Repeat exactly the lines below that lie between the line with "director vasco con" and the line with "siempre, en el sentido de la obra, en esta", counting both of those lines as part of the answer.

Dataset entries Start Marker

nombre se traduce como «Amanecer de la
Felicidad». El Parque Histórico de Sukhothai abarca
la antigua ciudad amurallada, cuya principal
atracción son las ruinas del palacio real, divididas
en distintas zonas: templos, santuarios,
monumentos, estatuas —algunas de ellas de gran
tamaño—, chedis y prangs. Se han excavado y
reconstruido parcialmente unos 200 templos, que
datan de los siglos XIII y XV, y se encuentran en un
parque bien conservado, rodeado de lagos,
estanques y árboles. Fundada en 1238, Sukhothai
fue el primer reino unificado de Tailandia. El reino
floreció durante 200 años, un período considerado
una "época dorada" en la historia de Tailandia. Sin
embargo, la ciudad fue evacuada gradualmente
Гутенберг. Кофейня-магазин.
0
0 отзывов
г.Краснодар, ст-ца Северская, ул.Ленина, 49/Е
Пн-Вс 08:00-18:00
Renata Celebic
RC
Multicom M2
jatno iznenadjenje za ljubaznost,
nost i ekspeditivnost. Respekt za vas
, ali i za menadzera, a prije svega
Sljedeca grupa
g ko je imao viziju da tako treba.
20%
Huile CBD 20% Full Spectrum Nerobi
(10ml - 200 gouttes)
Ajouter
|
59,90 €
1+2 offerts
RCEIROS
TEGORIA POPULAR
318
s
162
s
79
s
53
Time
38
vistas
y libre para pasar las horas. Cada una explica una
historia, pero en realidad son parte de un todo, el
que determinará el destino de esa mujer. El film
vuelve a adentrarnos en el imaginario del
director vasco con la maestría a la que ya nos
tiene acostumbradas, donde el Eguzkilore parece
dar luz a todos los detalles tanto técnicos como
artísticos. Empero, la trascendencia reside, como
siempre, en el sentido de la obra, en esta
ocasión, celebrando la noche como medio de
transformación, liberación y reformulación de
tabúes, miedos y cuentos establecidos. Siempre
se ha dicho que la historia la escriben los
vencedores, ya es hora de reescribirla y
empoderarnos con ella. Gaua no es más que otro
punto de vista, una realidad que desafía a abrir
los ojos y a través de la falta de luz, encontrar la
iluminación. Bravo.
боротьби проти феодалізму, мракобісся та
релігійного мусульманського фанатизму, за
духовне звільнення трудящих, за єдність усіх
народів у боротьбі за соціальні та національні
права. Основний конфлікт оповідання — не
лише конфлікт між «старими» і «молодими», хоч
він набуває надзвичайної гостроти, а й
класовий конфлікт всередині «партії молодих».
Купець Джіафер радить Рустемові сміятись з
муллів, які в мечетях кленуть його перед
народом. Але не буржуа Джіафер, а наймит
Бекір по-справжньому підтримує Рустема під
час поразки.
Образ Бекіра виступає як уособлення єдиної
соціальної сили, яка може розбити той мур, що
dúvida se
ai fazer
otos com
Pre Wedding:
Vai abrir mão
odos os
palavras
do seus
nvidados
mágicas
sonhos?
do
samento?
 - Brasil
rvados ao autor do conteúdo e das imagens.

Dataset entries End Marker

* _Output for this exercise_
director vasco con la maestría a la que ya nos
tiene acostumbradas, donde el Eguzkilore parece
dar luz a todos los detalles tanto técnicos como
artísticos. Empero, la trascendencia reside, como
siempre, en el sentido de la obra, en esta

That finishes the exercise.